Task input:

☆ ☆ ☆ ☆ ☆ ☆ ☆

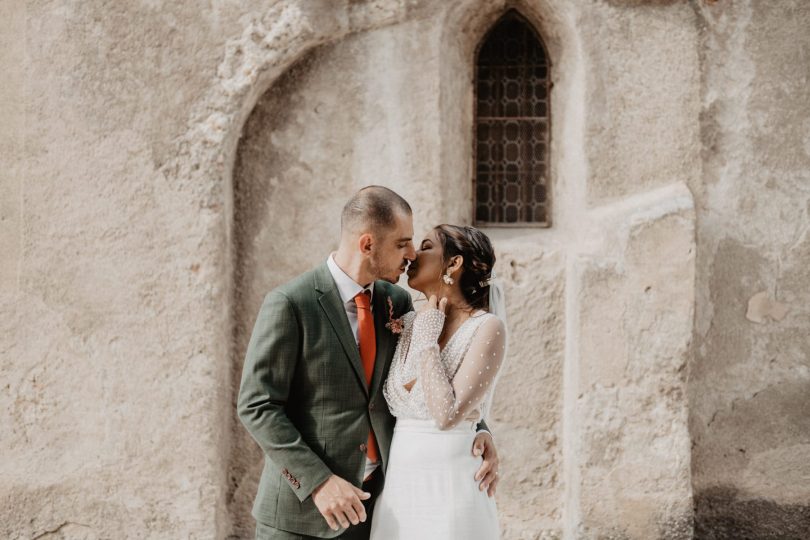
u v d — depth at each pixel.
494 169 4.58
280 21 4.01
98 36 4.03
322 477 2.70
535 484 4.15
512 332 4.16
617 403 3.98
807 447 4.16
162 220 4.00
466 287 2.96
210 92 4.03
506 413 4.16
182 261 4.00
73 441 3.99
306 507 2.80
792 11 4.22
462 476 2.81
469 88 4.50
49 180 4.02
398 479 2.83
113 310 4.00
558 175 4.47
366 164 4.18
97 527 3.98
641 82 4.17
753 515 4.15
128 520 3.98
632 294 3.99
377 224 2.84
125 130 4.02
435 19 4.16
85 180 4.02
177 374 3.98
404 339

☆ ☆ ☆ ☆ ☆ ☆ ☆

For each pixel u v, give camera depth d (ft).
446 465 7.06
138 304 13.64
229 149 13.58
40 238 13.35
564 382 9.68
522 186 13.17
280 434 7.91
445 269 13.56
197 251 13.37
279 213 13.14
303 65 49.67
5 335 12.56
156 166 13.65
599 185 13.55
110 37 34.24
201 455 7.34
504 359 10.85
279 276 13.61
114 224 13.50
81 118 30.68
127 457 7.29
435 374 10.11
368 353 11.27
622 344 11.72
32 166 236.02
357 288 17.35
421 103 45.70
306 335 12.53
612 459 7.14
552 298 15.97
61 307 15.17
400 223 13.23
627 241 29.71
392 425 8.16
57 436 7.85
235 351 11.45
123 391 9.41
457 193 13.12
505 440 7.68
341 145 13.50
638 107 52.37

☆ ☆ ☆ ☆ ☆ ☆ ☆

What the task asks: Return each line among the entries that holds the word "depth".

Finished task:
u v d — depth at each pixel.
For each pixel u v, give camera depth d (ft).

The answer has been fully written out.